What made me laugh was that I was in one of those photos. Seeing that there were a lot of them, most of them crowd scenes, I would've figured I'd end up in at least one. There are probably more, but I didn't feel like playing Where's Waldo with them. (Or Where's Wally if you live outside the United States.) I feel glad that I used a rogue deck I created myself and ended up in the middle rankings, considering I had no clue how Magmortar, Gardevoir, or Gallade worked until now as I never had the opportunity to face one myself.

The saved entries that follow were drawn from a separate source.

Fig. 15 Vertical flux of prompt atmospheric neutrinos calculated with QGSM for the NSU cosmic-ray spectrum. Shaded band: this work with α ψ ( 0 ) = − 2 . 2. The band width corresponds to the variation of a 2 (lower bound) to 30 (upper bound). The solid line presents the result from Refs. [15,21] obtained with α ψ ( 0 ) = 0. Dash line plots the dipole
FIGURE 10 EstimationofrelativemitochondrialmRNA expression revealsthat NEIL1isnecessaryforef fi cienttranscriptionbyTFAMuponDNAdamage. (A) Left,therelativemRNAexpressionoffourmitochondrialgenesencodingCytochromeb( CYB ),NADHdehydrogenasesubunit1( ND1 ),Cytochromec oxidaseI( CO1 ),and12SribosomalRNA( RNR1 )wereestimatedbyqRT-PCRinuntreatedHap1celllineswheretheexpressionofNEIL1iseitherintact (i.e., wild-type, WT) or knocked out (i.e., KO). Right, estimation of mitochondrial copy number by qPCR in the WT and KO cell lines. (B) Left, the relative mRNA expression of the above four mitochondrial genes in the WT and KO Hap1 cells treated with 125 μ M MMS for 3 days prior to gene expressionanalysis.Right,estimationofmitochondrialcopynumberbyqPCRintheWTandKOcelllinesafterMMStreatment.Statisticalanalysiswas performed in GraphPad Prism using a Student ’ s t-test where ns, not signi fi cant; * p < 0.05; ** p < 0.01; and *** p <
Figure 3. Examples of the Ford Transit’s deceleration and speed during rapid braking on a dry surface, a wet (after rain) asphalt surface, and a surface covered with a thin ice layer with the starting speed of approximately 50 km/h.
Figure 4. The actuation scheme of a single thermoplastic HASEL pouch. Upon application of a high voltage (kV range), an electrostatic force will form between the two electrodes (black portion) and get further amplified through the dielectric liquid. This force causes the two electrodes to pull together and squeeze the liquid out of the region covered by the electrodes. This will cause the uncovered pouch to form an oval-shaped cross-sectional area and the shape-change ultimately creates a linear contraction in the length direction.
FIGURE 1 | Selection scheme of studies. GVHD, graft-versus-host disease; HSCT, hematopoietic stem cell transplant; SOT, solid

The reason why we have a lot more people in the Masters division than the others (sometimes combined) is because, as explained earlier, little kids don't have as much of an interest playing the card game the way it was supposed to be played as and treat them as toys. (Technically, they ARE toys, but I mean in a more traditional sense.) There's also the lingering notion of "Gotta catch 'em all!," even though that catchphrase disappeared after FireRed/LeafGreen: In the early days of the TCG, nobody really played it except me and a few other people. Most just collected and thought they were just the Pokémon version of trading cards. People strived to get the whole Base Set, then Jungle, then Fossil, then everybody lost interest in the TCG after that. Many didn't even know there was a card game to go with it, and the ones that knew never cared to read the rules and made up their own. (Much of them turned out to be variations of War, except with the Pokémon's HP rather than the value of the suit.) As a matter of fact, some kids cut up their Alakazams and Blastoises and played pretend with them, and I'm sure the kids nowadays still do that.
Pokémon USA probably minds not one bit, however, as they still get the money regardless of what the buyers do with the cards.